#### Kutipan Teks:
Ranu Darungan menjadi rumah bagi 198 jenis anggrek alam dan habitat dari 200-an jenis burung. Sebuah pusat konservasi anggrek di kawasan berketinggian 830 mdpl.
Gunung Semeru dengan puncak setinggi 3.676 meter di atas permukaan laut (mdpl) seolah melengkapi keindahan luar biasa dari kawasan Taman Nasional Bromo Tengger Semeru (TNBTS) seluas 50.276,3 hektare meliputi tiga kabupaten, Lumajang, Malang, dan Pasuruan. Puncak tertinggi di Pulau Jawa itu seolah menjadi magnet kuat bagi para naturalis dunia untuk menaklukkannya.

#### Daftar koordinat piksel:
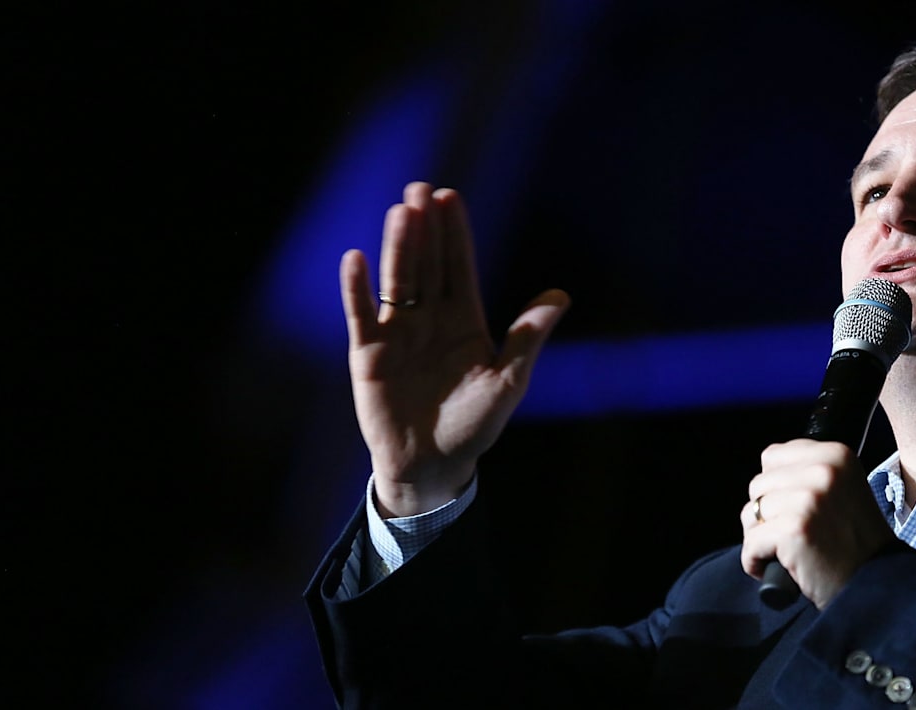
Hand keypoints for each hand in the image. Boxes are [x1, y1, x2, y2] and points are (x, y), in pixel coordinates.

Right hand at [340, 183, 568, 516]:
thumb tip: (560, 295)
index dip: (455, 234)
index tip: (452, 197)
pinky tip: (356, 258)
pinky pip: (361, 315)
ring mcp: (397, 333)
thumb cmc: (474, 425)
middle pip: (426, 264)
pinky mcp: (368, 354)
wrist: (433, 466)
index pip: (458, 267)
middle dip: (425, 228)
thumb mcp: (507, 381)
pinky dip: (356, 289)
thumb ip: (527, 337)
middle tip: (422, 189)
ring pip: (396, 280)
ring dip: (398, 247)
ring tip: (401, 212)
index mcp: (463, 320)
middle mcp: (428, 318)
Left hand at [740, 440, 892, 608]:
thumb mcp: (843, 488)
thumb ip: (809, 473)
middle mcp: (823, 470)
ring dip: (760, 538)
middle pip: (758, 485)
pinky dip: (755, 562)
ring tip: (786, 552)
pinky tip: (778, 568)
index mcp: (836, 454)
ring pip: (750, 513)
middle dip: (765, 513)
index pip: (772, 456)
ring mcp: (808, 499)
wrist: (877, 583)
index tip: (791, 508)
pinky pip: (751, 543)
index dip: (775, 487)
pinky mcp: (794, 530)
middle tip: (791, 535)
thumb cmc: (856, 542)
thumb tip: (766, 474)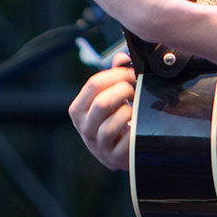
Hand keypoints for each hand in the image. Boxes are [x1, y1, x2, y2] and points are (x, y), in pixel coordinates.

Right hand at [68, 52, 136, 170]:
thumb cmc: (114, 118)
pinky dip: (136, 128)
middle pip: (102, 102)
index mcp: (77, 110)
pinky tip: (138, 124)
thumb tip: (122, 58)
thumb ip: (114, 75)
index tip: (131, 72)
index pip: (94, 84)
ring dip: (131, 110)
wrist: (120, 152)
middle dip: (124, 90)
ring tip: (136, 108)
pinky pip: (128, 140)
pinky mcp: (115, 158)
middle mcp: (84, 128)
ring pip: (115, 121)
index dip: (117, 74)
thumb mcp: (109, 97)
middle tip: (135, 89)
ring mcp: (99, 145)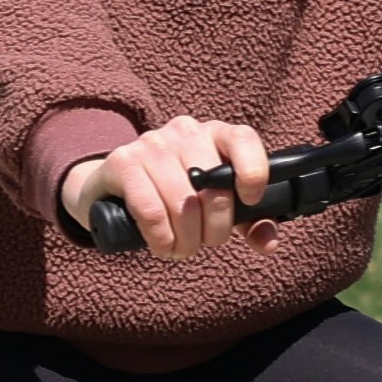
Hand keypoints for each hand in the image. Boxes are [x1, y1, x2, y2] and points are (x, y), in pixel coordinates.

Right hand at [60, 116, 276, 261]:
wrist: (113, 187)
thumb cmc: (174, 196)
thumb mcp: (215, 205)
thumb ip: (248, 221)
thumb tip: (268, 242)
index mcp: (215, 134)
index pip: (243, 139)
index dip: (253, 172)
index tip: (250, 200)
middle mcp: (185, 132)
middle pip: (214, 187)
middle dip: (213, 229)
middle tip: (202, 243)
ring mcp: (152, 143)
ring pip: (184, 203)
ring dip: (186, 240)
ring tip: (180, 249)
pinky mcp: (123, 161)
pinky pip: (151, 209)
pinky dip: (161, 237)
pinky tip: (162, 245)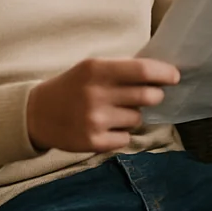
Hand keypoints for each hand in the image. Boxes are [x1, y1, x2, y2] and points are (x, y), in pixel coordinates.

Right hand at [26, 57, 179, 152]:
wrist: (36, 114)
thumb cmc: (73, 87)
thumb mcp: (91, 68)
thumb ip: (122, 69)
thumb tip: (162, 74)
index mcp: (97, 69)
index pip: (143, 70)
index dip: (164, 74)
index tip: (175, 77)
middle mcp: (96, 94)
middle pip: (147, 96)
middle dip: (154, 96)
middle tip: (149, 96)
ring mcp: (94, 120)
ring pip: (137, 118)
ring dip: (133, 115)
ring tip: (113, 112)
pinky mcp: (93, 142)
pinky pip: (126, 137)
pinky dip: (121, 133)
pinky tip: (105, 127)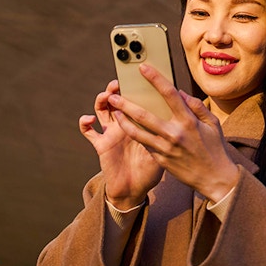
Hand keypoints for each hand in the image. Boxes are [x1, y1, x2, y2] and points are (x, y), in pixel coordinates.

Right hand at [79, 79, 163, 209]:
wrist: (135, 191)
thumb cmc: (152, 171)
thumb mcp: (165, 151)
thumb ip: (170, 133)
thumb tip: (180, 113)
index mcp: (141, 123)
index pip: (138, 99)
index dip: (137, 87)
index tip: (140, 73)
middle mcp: (125, 124)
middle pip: (118, 100)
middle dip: (116, 88)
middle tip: (118, 82)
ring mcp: (112, 132)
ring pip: (102, 109)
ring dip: (101, 99)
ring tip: (107, 96)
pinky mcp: (101, 144)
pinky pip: (88, 131)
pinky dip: (85, 123)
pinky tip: (89, 119)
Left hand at [108, 64, 239, 202]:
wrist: (215, 178)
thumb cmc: (215, 148)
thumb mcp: (213, 124)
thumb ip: (197, 106)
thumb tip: (181, 93)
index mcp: (188, 121)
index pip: (169, 94)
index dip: (155, 79)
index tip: (143, 68)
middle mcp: (174, 134)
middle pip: (144, 115)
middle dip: (126, 104)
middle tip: (113, 95)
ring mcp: (165, 148)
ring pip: (138, 132)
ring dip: (123, 121)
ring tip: (114, 112)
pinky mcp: (161, 160)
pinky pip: (144, 144)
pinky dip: (134, 135)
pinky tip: (126, 127)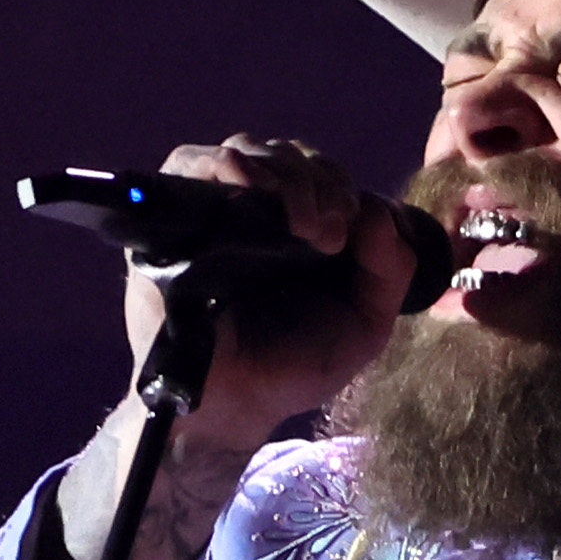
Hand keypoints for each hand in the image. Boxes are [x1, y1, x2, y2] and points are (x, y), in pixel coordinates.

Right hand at [120, 137, 421, 450]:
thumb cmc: (293, 366)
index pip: (324, 173)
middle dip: (317, 183)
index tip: (348, 229)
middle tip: (327, 234)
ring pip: (247, 151)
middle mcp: (258, 211)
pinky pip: (189, 164)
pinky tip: (245, 182)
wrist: (233, 407)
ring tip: (300, 223)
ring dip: (281, 175)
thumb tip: (377, 209)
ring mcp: (213, 210)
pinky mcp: (171, 220)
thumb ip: (389, 269)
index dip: (341, 187)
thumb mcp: (365, 323)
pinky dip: (220, 163)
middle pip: (289, 157)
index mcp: (303, 226)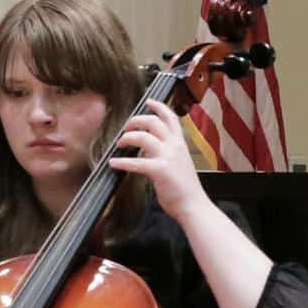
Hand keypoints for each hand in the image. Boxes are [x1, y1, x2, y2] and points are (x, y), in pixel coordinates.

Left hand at [109, 99, 209, 221]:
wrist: (194, 206)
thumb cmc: (186, 189)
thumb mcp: (180, 164)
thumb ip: (167, 154)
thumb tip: (149, 151)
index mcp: (180, 144)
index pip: (171, 118)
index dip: (159, 107)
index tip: (148, 102)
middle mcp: (175, 146)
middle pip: (153, 122)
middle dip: (135, 121)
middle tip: (125, 128)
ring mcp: (168, 157)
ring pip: (143, 136)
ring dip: (126, 138)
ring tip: (119, 144)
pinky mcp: (160, 170)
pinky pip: (136, 162)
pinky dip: (121, 162)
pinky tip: (114, 163)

#### Deskripsi Masalah:
Tulis lanjutan teks tentang Ranu Darungan dan Taman Nasional Bromo Tengger Semeru, dimulai tepat setelah kalimat terakhirnya.

#### Hasil:
Bapak Kina Indonesia Franz Wilhelm Junghuhn dan Thomas Stamford Raffles pernah mencoba menaklukkan Mahameru yang menurut kitab Tantu Pagelaran merupakan puncak jelmaan para dewa. Sayangnya mereka gagal. Perjalanan menuju Semeru sempat dikisahkan kembali oleh Raffles dalam bukunya The History of Java. GF Clignett menuntaskannya sebagai orang pertama yang menaklukkan Semeru pada 18 Oktober 1838, atau dua tahun setelah erupsi.
Seperti umumnya dataran tinggi di Indonesia, vegetasi alam Semeru diwarnai aneka tumbuhan tinggi berdaun serupa jarum seperti pinus, akasia, cemara, dan jamuju. Beragam perdu ikut tumbuh seperti alang-alang, harendong, dan edelweis yang merupakan tanaman khas pegunungan. Begitu pula fauna seperti macan kumbang, luwak, kijang, kancil, owa jawa, serta aneka burung.
Terdapat pula empat danau kecil atau ranu melengkapi keindahan Semeru. Keempatnya adalah Ranu Pani, Ranu Regulo, Ranu Kumbolo, dan Ranu Linggo Rekisi. Keempat ranu memiliki keunikannya masing-masing, namun Ranu Linggo Rekisi memiliki keistimewaan yang tak dimiliki oleh lainnya. Ranu ini dikelilingi oleh tebing hijau dan hutan lebat yang menjadi rumah bagi aneka satwa liar.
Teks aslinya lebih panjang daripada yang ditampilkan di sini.